第五百六話
ここにあるとわかっている特大な地雷を自ら踏み抜いた片割れと簡単な言いつけが守れなかった片割れ、ダブルジュドーはダブルリィナに正座(無重力だから意味など無いポーズだけのものだが)をさせて説教されている。
この光景を見るとこの世界のジュドー・アーシタの矯正は未来の私でも難しいかもしれないと思ってしまったのは無理のないことだと思う。
前の世界のジュドー・アーシタは興奮状態でなければもう少しだけ落ち着いているから今回は見逃して特別訓練で許してやろう。
「ハァ……こっちに来ていいぞ」
「はーい。わ、本当に私とそっくりだ」
「本当だ。私とそっくりだ」
呼んだのは待機しているように指示したプル……この場合のプルとはオリジナルのプルである。つまりこの場にいるこの世界のプルと同一存在であるわけだ。
「なんか変な感じだね」
「うん。変な感じ。他の子達はそうでもないのに……」
おや、可能性の1つとして予想はしていたが、どうやら同一存在と遺伝子的には同じはずのクローンとでは違いがあるようだ。
ニュータイプ同士の同一存在はハマーンでデータ取りをしたが、ハマーンのクローンは存在しないためにクローンだとどういう違いがあるかわからなかったが、どうやら遺伝子情報ではなく、他の別の何かで自分だとわかる。これは興味深い……興味深いが、時渡りを行うとしてまた同じ時代ならともかく、遙か未来や遙か過去、もしくは別世界レベルで違う場合は役に立たない可能性が高いがな。いや、同じ時代でも同じか?……いや、完璧なクローンを作り出すことを目指すというのもあり、か?
ところで肩から下げている妙に背が高いクーラーボックスはなんだ。
「あ、これ、一緒に食べようと思って持ってきたんだー。好みも一緒だと思ったから」
「わーい!ありがとー!」
クーラーボックスからいそいそとうず高く積み上げられたパフェが2つ……いや、もうほとんどアイスではないか?カップの中からはみ出した部分の大半はアイスだぞ。一応おまけ程度にチョコレートや生クリームは掛かっているが。
それはともかく、この2人の関係はうまくいきそうだ。
「――あれ?そういやなんでプル達は老けて――「お兄ちゃん?」――成長してないんだ?今より未来から来たんだろ?」
「ああ、上位メンバーは途中で若返っているからな」
「若返るほど年を取ってるのか?」
その理由が…………非常に不愉快でありながら面映ゆいものではあるが、身長のことを気にしている私を気遣ってのことと一緒に並んで歩きたいらしい。

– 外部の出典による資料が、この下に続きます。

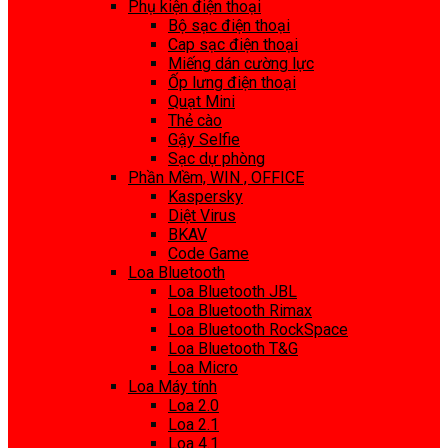
Phụ kiện điện thoại
Bộ sạc điện thoại
Cap sạc điện thoại
Miếng dán cường lực
Ốp lưng điện thoại
Quạt Mini
Thẻ cào
Gậy Selfie
Sạc dự phòng
Phần Mềm, WIN , OFFICE
Kaspersky
Diệt Virus
BKAV
Code Game
Loa Bluetooth
Loa Bluetooth JBL
Loa Bluetooth Rimax
Loa Bluetooth RockSpace
Loa Bluetooth T&G
Loa Micro
Loa Máy tính
Loa 2.0
Loa 2.1
Loa 4.1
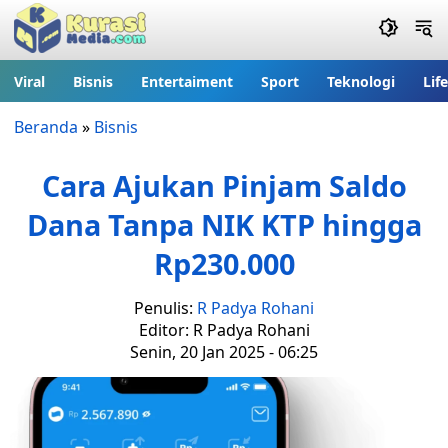
Viral
Bisnis
Entertaiment
Sport
Teknologi
Lif
Beranda
»
Bisnis
Cara Ajukan Pinjam Saldo
Dana Tanpa NIK KTP hingga
Rp230.000
Penulis:
R Padya Rohani
Editor: R Padya Rohani
Senin, 20 Jan 2025 - 06:25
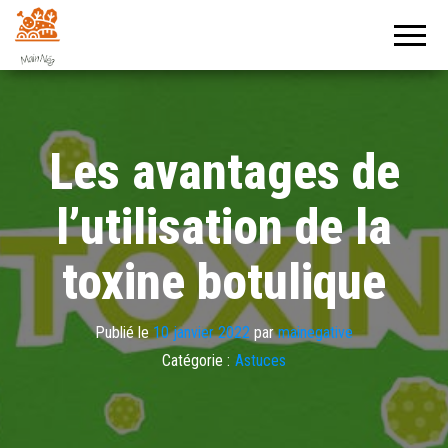
Mainegative
Un journal
positif !
Les avantages de
l’utilisation de la
toxine botulique
Publié le
10 janvier 2022
par
mainegative
Catégorie :
Astuces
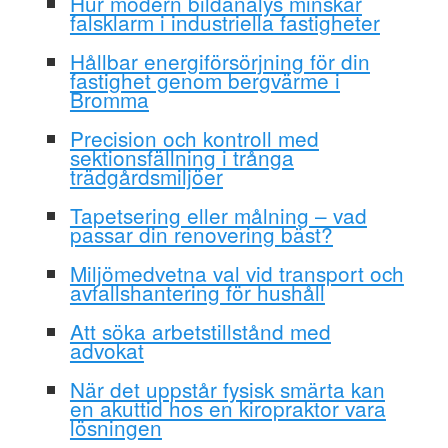
Hur modern bildanalys minskar
falsklarm i industriella fastigheter
Hållbar energiförsörjning för din
fastighet genom bergvärme i
Bromma
Precision och kontroll med
sektionsfällning i trånga
trädgårdsmiljöer
Tapetsering eller målning – vad
passar din renovering bäst?
Miljömedvetna val vid transport och
avfallshantering för hushåll
Att söka arbetstillstånd med
advokat
När det uppstår fysisk smärta kan
en akuttid hos en kiropraktor vara
lösningen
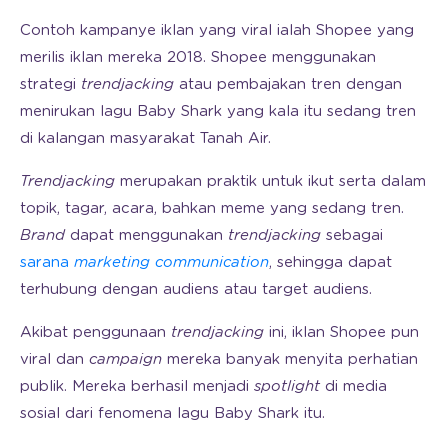
Contoh kampanye iklan yang viral ialah Shopee yang
merilis iklan mereka 2018. Shopee menggunakan
strategi
trendjacking
atau pembajakan tren dengan
menirukan lagu Baby Shark yang kala itu sedang tren
di kalangan masyarakat Tanah Air.
Trendjacking
merupakan praktik untuk ikut serta dalam
topik, tagar, acara, bahkan meme yang sedang tren.
Brand
dapat menggunakan
trendjacking
sebagai
sarana
marketing communication
, sehingga dapat
terhubung dengan audiens atau target audiens.
Akibat penggunaan
trendjacking
ini, iklan Shopee pun
viral dan
campaign
mereka banyak menyita perhatian
publik. Mereka berhasil menjadi
spotlight
di media
sosial dari fenomena lagu Baby Shark itu.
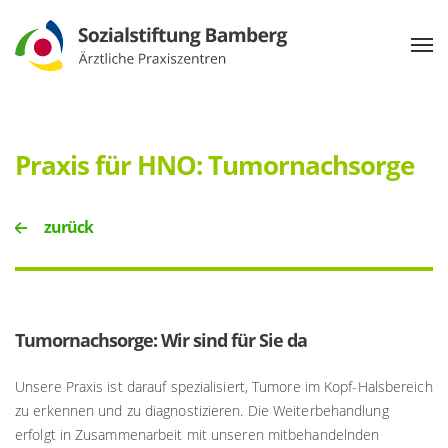
Praxis für HNO: Tumornachsorge
zurück
Tumornachsorge: Wir sind für Sie da
Unsere Praxis ist darauf spezialisiert, Tumore im Kopf-Halsbereich
zu erkennen und zu diagnostizieren. Die Weiterbehandlung
erfolgt in Zusammenarbeit mit unseren mitbehandelnden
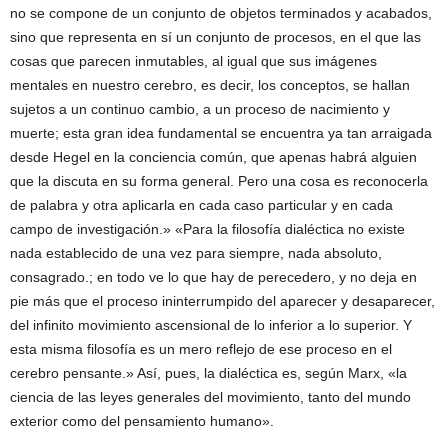
no se compone de un conjunto de objetos terminados y acabados,
sino que representa en sí un conjunto de procesos, en el que las
cosas que parecen inmutables, al igual que sus imágenes
mentales en nuestro cerebro, es decir, los conceptos, se hallan
sujetos a un continuo cambio, a un proceso de nacimiento y
muerte; esta gran idea fundamental se encuentra ya tan arraigada
desde Hegel en la conciencia común, que apenas habrá alguien
que la discuta en su forma general. Pero una cosa es reconocerla
de palabra y otra aplicarla en cada caso particular y en cada
campo de investigación.» «Para la filosofía dialéctica no existe
nada establecido de una vez para siempre, nada absoluto,
consagrado.; en todo ve lo que hay de perecedero, y no deja en
pie más que el proceso ininterrumpido del aparecer y desaparecer,
del infinito movimiento ascensional de lo inferior a lo superior. Y
esta misma filosofía es un mero reflejo de ese proceso en el
cerebro pensante.» Así, pues, la dialéctica es, según Marx, «la
ciencia de las leyes generales del movimiento, tanto del mundo
exterior como del pensamiento humano».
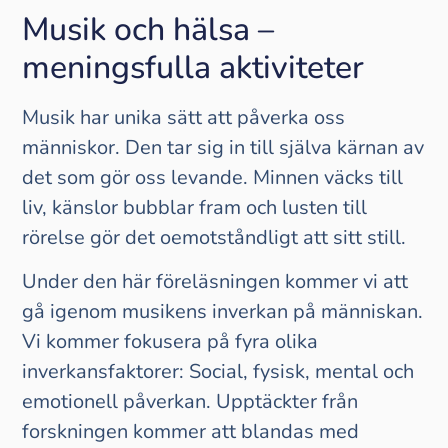
Musik och hälsa –
meningsfulla aktiviteter
Musik har unika sätt att påverka oss
människor. Den tar sig in till själva kärnan av
det som gör oss levande. Minnen väcks till
liv, känslor bubblar fram och lusten till
rörelse gör det oemotståndligt att sitt still.
Under den här föreläsningen kommer vi att
gå igenom musikens inverkan på människan.
Vi kommer fokusera på fyra olika
inverkansfaktorer: Social, fysisk, mental och
emotionell påverkan. Upptäckter från
forskningen kommer att blandas med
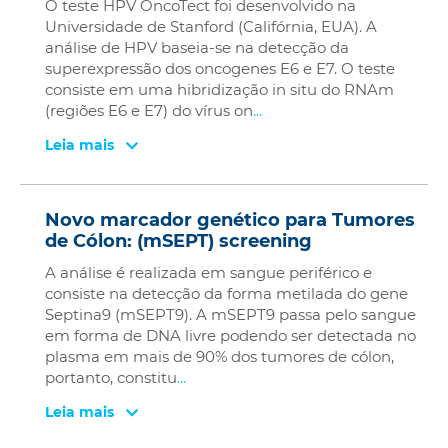
O teste HPV OncoTect foi desenvolvido na
Universidade de Stanford (Califórnia, EUA). A
análise de HPV baseia-se na detecção da
superexpressão dos oncogenes E6 e E7. O teste
consiste em uma hibridização in situ do RNAm
(regiões E6 e E7) do vírus on
...
Leia mais
Novo marcador genético para Tumores
de Cólon: (mSEPT) screening
A análise é realizada em sangue periférico e
consiste na detecção da forma metilada do gene
Septina9 (mSEPT9). A mSEPT9 passa pelo sangue
em forma de DNA livre podendo ser detectada no
plasma em mais de 90% dos tumores de cólon,
portanto, constitu
...
Leia mais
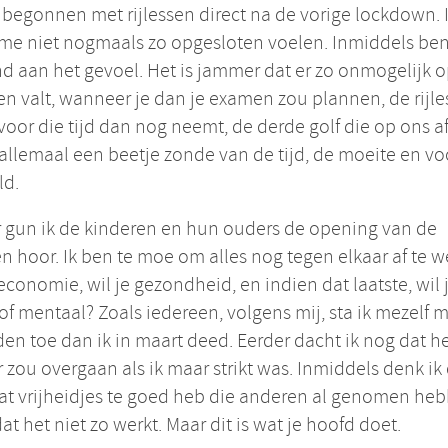
 begonnen met rijlessen direct na de vorige lockdown. 
me niet nogmaals zo opgesloten voelen. Inmiddels ben
 aan het gevoel. Het is jammer dat er zo onmogelijk 
n valt, wanneer je dan je examen zou plannen, de rijl
 voor die tijd dan nog neemt, de derde golf die op ons a
 allemaal een beetje zonde van de tijd, de moeite en vo
ld.
 gun ik de kinderen en hun ouders de opening van de
n hoor. Ik ben te moe om alles nog tegen elkaar af te 
 economie, wil je gezondheid, en indien dat laatste, wil 
 of mentaal? Zoals iedereen, volgens mij, sta ik mezelf 
den toe dan ik in maart deed. Eerder dacht ik nog dat h
r zou overgaan als ik maar strikt was. Inmiddels denk ik 
t vrijheidjes te goed heb die anderen al genomen heb
at het niet zo werkt. Maar dit is wat je hoofd doet.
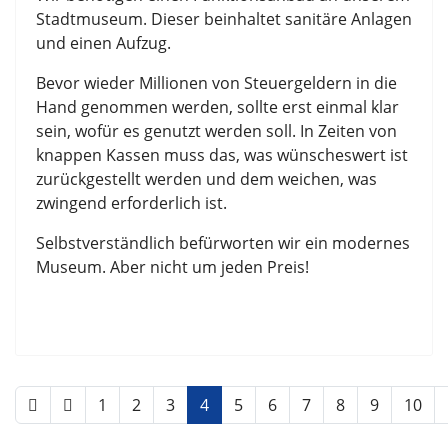
Stadtmuseum. Dieser beinhaltet sanitäre Anlagen
und einen Aufzug.
Bevor wieder Millionen von Steuergeldern in die
Hand genommen werden, sollte erst einmal klar
sein, wofür es genutzt werden soll. In Zeiten von
knappen Kassen muss das, was wünscheswert ist
zurückgestellt werden und dem weichen, was
zwingend erforderlich ist.
Selbstverständlich befürworten wir ein modernes
Museum. Aber nicht um jeden Preis!
1
2
3
4
5
6
7
8
9
10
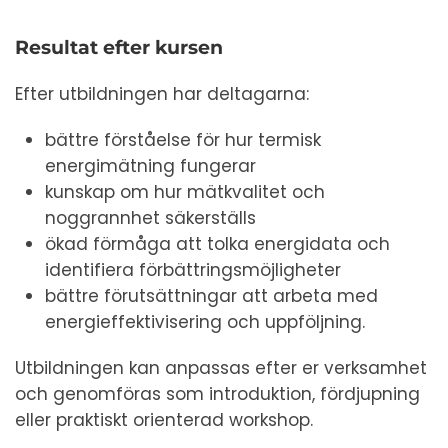
Resultat efter kursen
Efter utbildningen har deltagarna:
bättre förståelse för hur termisk
energimätning fungerar
kunskap om hur mätkvalitet och
noggrannhet säkerställs
ökad förmåga att tolka energidata och
identifiera förbättringsmöjligheter
bättre förutsättningar att arbeta med
energieffektivisering och uppföljning.
Utbildningen kan anpassas efter er verksamhet
och genomföras som introduktion, fördjupning
eller praktiskt orienterad workshop.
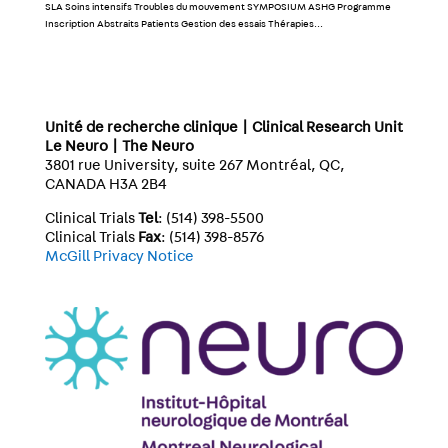
SLA Soins intensifs Troubles du mouvement SYMPOSIUM ASHG Programme
Inscription Abstraits Patients Gestion des essais Thérapies...
Unité de recherche clinique | Clinical Research Unit
Le Neuro | The Neuro
3801 rue University, suite 267 Montréal, QC,
CANADA H3A 2B4
Clinical Trials
Tel
: (514) 398-5500
Clinical Trials
Fax
: (514) 398-8576
McGill Privacy Notice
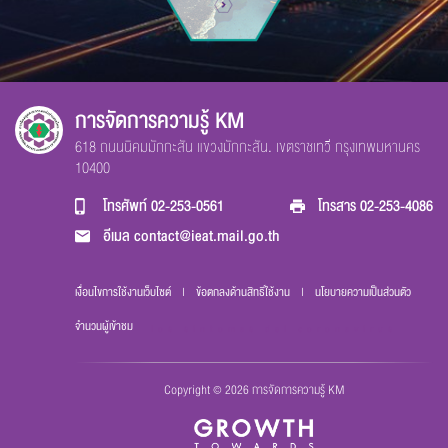
การจัดการความรู้ KM
618 ถนนนิคมมักกะสัน แขวงมักกะสัน. เขตราชเทวี กรุงเทพมหานคร
10400
โทรศัพท์
02-253-0561
โทรสาร
02-253-4086
อีเมล
contact@ieat.mail.go.th
เงื่อนไขการใช้งานเว็บไซต์
|
ข้อตกลงด้านสิทธิ์ใช้งาน
|
นโยบายความเป็นส่วนตัว
จำนวนผู้เข้าชม
los sintomas del coronavirus
Copyright © 2026 การจัดการความรู้ KM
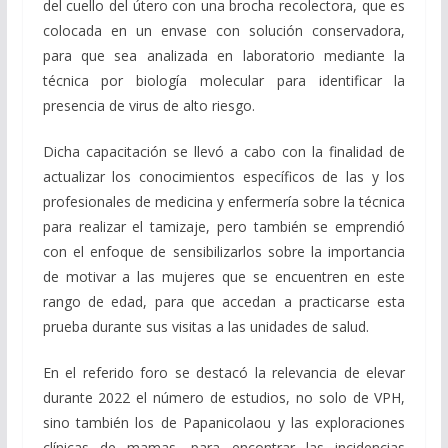
del cuello del útero con una brocha recolectora, que es
colocada en un envase con solución conservadora,
para que sea analizada en laboratorio mediante la
técnica por biología molecular para identificar la
presencia de virus de alto riesgo.
Dicha capacitación se llevó a cabo con la finalidad de
actualizar los conocimientos específicos de las y los
profesionales de medicina y enfermería sobre la técnica
para realizar el tamizaje, pero también se emprendió
con el enfoque de sensibilizarlos sobre la importancia
de motivar a las mujeres que se encuentren en este
rango de edad, para que accedan a practicarse esta
prueba durante sus visitas a las unidades de salud.
En el referido foro se destacó la relevancia de elevar
durante 2022 el número de estudios, no solo de VPH,
sino también los de Papanicolaou y las exploraciones
clínicas de mamas, para encontrar las incidencias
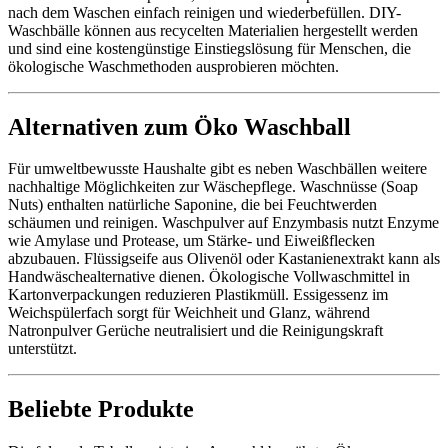
nach dem Waschen einfach reinigen und wiederbefüllen. DIY-
Waschbälle können aus recycelten Materialien hergestellt werden
und sind eine kostengünstige Einstiegslösung für Menschen, die
ökologische Waschmethoden ausprobieren möchten.
Alternativen zum Öko Waschball
Für umweltbewusste Haushalte gibt es neben Waschbällen weitere
nachhaltige Möglichkeiten zur Wäschepflege. Waschnüsse (Soap
Nuts) enthalten natürliche Saponine, die bei Feuchtwerden
schäumen und reinigen. Waschpulver auf Enzymbasis nutzt Enzyme
wie Amylase und Protease, um Stärke- und Eiweißflecken
abzubauen. Flüssigseife aus Olivenöl oder Kastanienextrakt kann als
Handwäsche­alternative dienen. Ökologische Vollwaschmittel in
Kartonverpackungen reduzieren Plastikmüll. Essigessenz im
Weichspülerfach sorgt für Weichheit und Glanz, während
Natronpulver Gerüche neutralisiert und die Reinigungskraft
unterstützt.
Beliebte Produkte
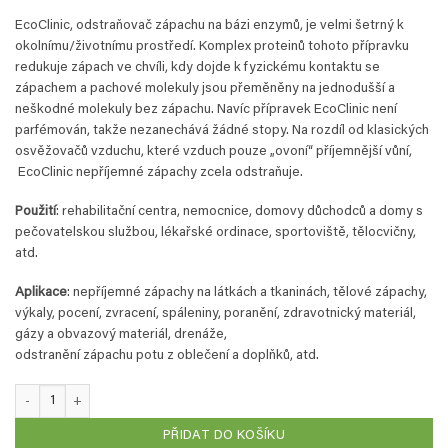
EcoClinic, odstraňovač zápachu na bázi enzymů, je velmi šetrný k
okolnímu/životnímu prostředí. Komplex proteinů tohoto přípravku
redukuje zápach ve chvíli, kdy dojde k fyzickému kontaktu se
zápachem a pachové molekuly jsou přeměněny na jednodušší a
neškodné molekuly bez zápachu. Navíc přípravek EcoClinic není
parfémován, takže nezanechává žádné stopy. Na rozdíl od klasických
osvěžovačů vzduchu, které vzduch pouze „ovoní“ příjemnější vůní,
EcoClinic nepříjemné zápachy zcela odstraňuje.
Použití
: rehabilitační centra, nemocnice, domovy důchodců a domy s
pečovatelskou službou, lékařské ordinace, sportoviště, tělocvičny,
atd.
Aplikace
: nepříjemné zápachy na látkách a tkaninách, tělové zápachy,
výkaly, pocení, zvracení, spáleniny, poranění, zdravotnický materiál,
gázy a obvazový materiál, drenáže,
odstranění zápachu potu z oblečení a doplňků, atd.
EcoClinic - 1 L náhradní náplò množství
PŘIDAT DO KOŠÍKU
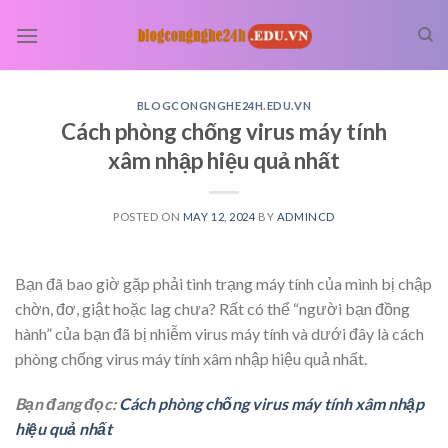
Skip
to
content
BLOGCONGNGHE24H.EDU.VN
Cách phòng chống virus máy tính
xâm nhập hiệu quả nhất
POSTED ON
MAY 12, 2024
BY
ADMINCD
Bạn đã bao giờ gặp phải tình trạng máy tính của mình bị chập
chờn, đơ, giật hoặc lag chưa? Rất có thể “người bạn đồng
hành” của bạn đã bị nhiễm virus máy tính và dưới đây là cách
phòng chống virus máy tính xâm nhập hiệu quả nhất.
Bạn đang đọc:
Cách phòng chống virus máy tính xâm nhập
hiệu quả nhất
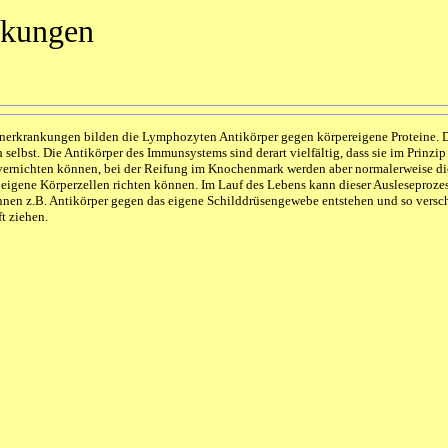
kungen
erkrankungen bilden die Lymphozyten Antikörper gegen körpereigene Proteine. D
h selbst. Die Antikörper des Immunsystems sind derart vielfältig, dass sie im Prinzi
ernichten können, bei der Reifung im Knochenmark werden aber normalerweise die
 eigene Körperzellen richten können. Im Lauf des Lebens kann dieser Ausleseprozes
nnen z.B. Antikörper gegen das eigene Schilddrüsengewebe entstehen und so versc
t ziehen.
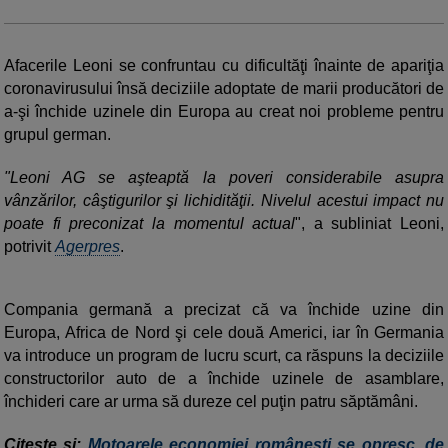
Afacerile Leoni se confruntau cu dificultăţi înainte de apariţia
coronavirusului însă deciziile adoptate de marii producători de
a-şi închide uzinele din Europa au creat noi probleme pentru
grupul german.
"Leoni AG se aşteaptă la poveri considerabile asupra
vânzărilor, câştigurilor şi lichidităţii. Nivelul acestui impact nu
poate fi preconizat la momentul actual
", a subliniat Leoni,
potrivit
Agerpres
.
Compania germană a precizat că va închide uzine din
Europa, Africa de Nord şi cele două Americi, iar în Germania
va introduce un program de lucru scurt, ca răspuns la deciziile
constructorilor auto de a închide uzinele de asamblare,
închideri care ar urma să dureze cel puţin patru săptămâni.
Citește și:
Motoarele economiei românești se opresc, de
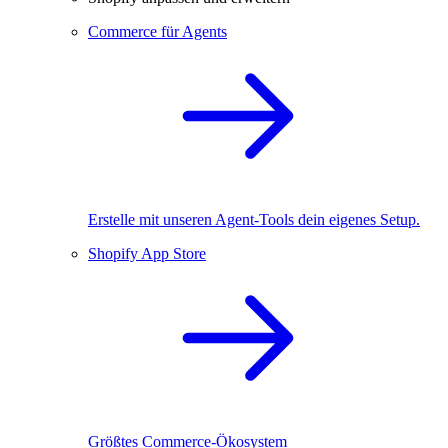
Commerce für Agents
Erstelle mit unseren Agent-Tools dein eigenes Setup.
Shopify App Store
Größtes Commerce-Ökosystem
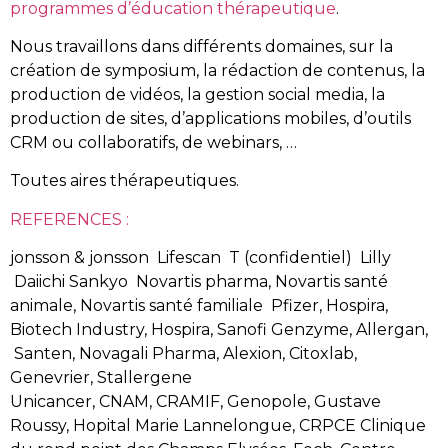
programmes d’éducation thérapeutique
.
Nous travaillons dans différents domaines, sur la
création de symposium, la rédaction de contenus, la
production de vidéos, la gestion social media, la
production de sites, d’applications mobiles, d’outils
CRM ou collaboratifs, de webinars, …
Toutes aires thérapeutiques.
REFERENCES :
jonsson & jonsson Lifescan T (confidentiel) Lilly
Daiichi Sankyo Novartis pharma, Novartis santé
animale, Novartis santé familiale Pfizer, Hospira,
Biotech Industry, Hospira, Sanofi Genzyme, Allergan,
Santen, Novagali Pharma, Alexion, Citoxlab,
Genevrier, Stallergene
Unicancer, CNAM, CRAMIF, Genopole, Gustave
Roussy, Hopital Marie Lannelongue, CRPCE Clinique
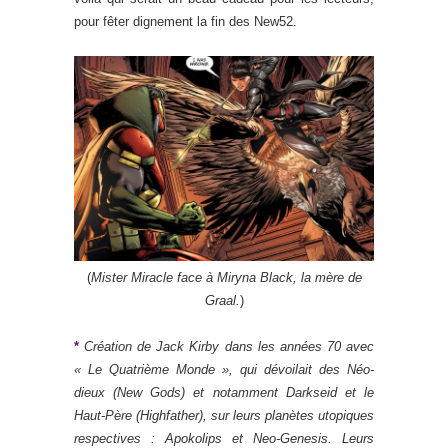
pour fêter dignement la fin des New52.
(
Mister Miracle face à Miryna Black, la mère de
Graal.
)
*
Création de Jack Kirby dans les années 70 avec
« Le Quatrième Monde », qui dévoilait des Néo-
dieux (New Gods) et notamment Darkseid et le
Haut-Père (Highfather), sur leurs planètes utopiques
respectives : Apokolips et Neo-Genesis. Leurs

……まぁ確かに隣を歩く相手が見上げないといけないのは毎回不愉快な気持ちになるからな。
ちなみに中位ナンバー以降の7割は普通に成長している。そのため、容姿の年齢は逆転している場合がほとんどだ。
更に言えば私を子供扱いする猛者もいたりする。もちろんそれ相応の報い……私からだけでなく、上位ナンバーからも受けることになった。……のだが、それでも懲りずに子供扱いしてくるので寝ている間に130cmまで縮めてようやく静かになったが、最後に「大人げない!」って言っていたが子供扱いしていたのだから大人ではないのだから問題ないだろう。
プルシリーズにもこのように跳ねっ返りが偶に存在することがある。